Data supplied:
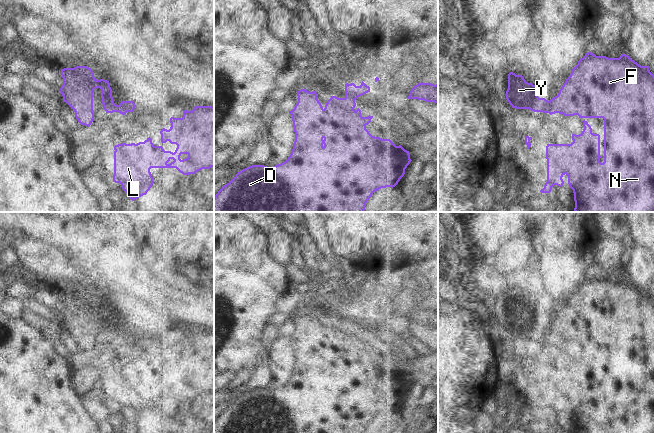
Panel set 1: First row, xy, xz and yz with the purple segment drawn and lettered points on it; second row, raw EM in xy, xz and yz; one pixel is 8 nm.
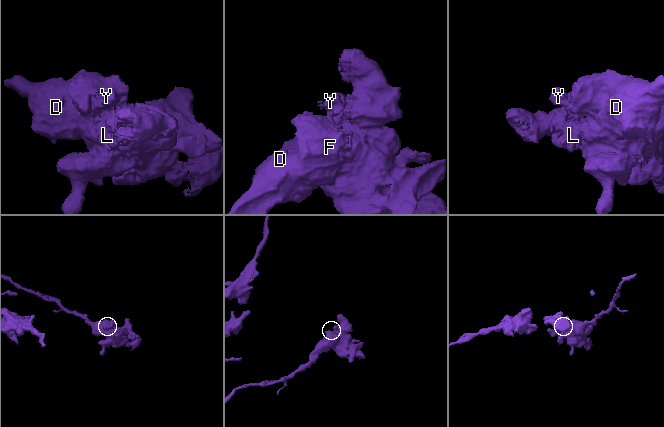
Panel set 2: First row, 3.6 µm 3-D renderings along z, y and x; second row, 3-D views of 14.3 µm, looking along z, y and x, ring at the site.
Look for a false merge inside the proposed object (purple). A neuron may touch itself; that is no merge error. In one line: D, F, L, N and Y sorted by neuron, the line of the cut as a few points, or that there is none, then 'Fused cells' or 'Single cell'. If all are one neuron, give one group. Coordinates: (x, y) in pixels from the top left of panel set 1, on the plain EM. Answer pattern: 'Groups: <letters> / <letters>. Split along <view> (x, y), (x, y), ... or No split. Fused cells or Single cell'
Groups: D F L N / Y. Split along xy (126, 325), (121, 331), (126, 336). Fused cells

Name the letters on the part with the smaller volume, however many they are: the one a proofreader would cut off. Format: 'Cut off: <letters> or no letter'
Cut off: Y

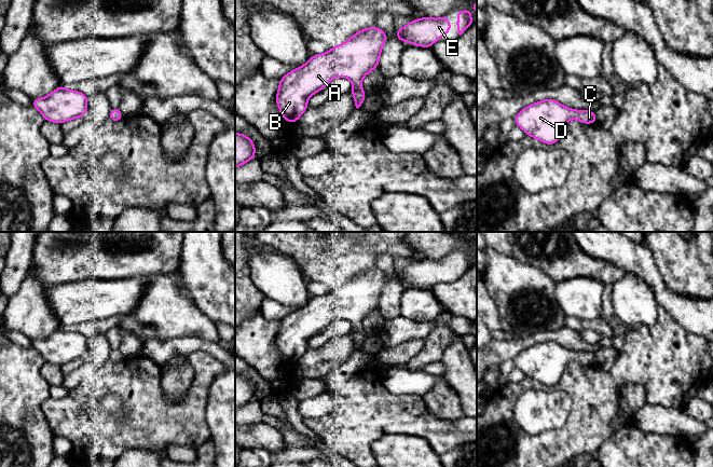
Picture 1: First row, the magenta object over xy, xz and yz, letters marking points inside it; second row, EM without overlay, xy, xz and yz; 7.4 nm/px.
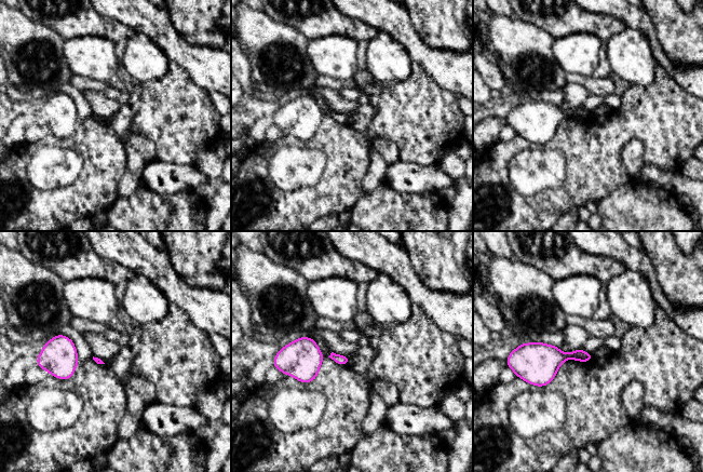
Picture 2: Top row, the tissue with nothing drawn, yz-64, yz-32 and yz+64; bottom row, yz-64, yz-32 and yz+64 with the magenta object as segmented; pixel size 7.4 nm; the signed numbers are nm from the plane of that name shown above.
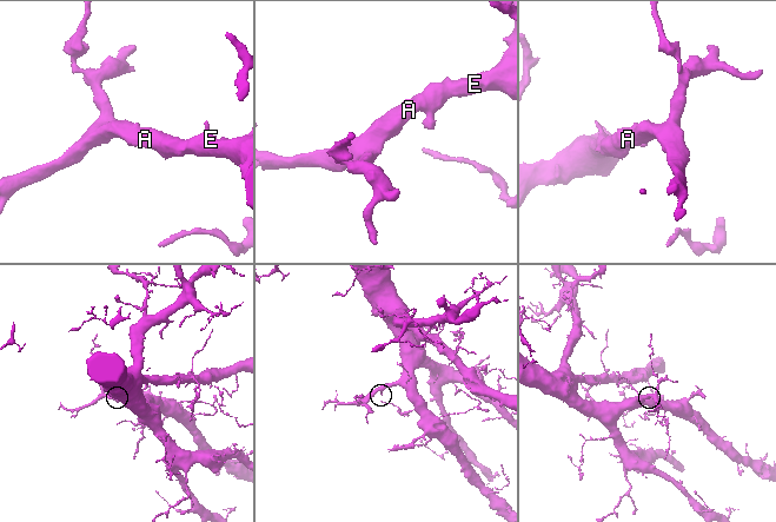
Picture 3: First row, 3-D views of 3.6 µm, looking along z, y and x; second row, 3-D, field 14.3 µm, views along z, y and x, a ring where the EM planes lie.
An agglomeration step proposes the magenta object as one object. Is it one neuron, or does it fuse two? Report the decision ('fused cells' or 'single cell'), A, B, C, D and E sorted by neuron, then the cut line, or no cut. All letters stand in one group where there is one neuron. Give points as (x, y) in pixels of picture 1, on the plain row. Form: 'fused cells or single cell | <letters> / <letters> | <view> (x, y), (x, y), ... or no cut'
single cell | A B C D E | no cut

...

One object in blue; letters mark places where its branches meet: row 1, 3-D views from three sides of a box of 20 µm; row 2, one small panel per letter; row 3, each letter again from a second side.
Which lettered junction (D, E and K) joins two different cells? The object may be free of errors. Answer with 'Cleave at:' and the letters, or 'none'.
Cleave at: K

--

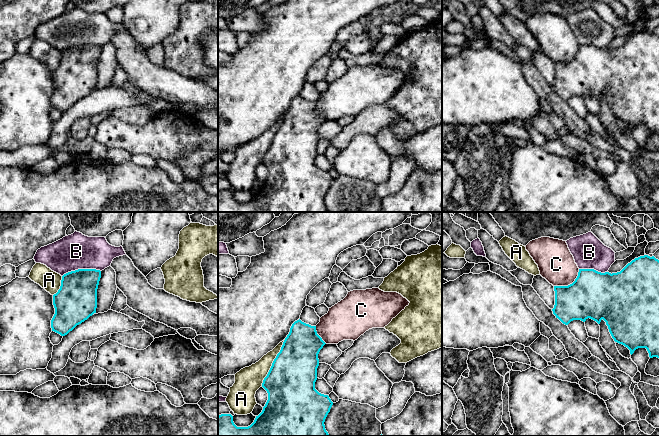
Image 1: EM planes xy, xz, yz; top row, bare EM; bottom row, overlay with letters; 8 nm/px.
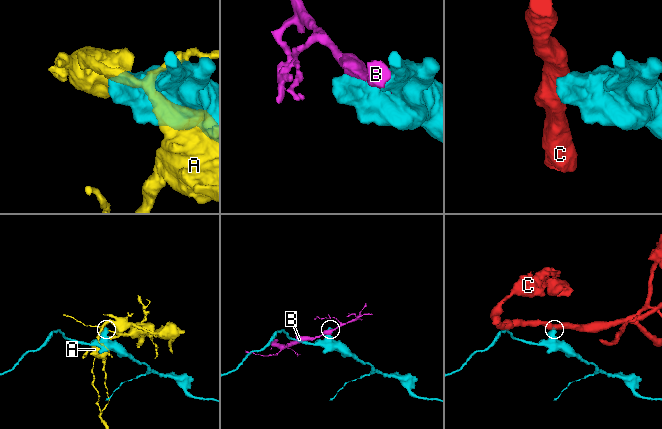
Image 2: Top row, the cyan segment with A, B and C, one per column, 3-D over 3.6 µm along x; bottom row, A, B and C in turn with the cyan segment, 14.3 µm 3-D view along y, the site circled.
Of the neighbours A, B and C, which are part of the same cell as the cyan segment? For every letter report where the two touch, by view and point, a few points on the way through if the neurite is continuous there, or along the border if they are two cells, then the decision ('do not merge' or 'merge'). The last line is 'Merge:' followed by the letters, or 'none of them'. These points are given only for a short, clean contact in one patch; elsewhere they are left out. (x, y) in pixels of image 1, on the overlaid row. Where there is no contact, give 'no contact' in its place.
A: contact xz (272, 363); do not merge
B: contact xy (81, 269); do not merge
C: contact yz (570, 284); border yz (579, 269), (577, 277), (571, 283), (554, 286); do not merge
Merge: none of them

Task instructions: Return all lines in the data that include the word "looking".

Written solution:
Panel set 2: First row, 3.6 µm 3-D renderings along z, y and x; second row, 3-D views of 14.3 µm, looking along z, y and x, ring at the site.
Picture 3: First row, 3-D views of 3.6 µm, looking along z, y and x; second row, 3-D, field 14.3 µm, views along z, y and x, a ring where the EM planes lie.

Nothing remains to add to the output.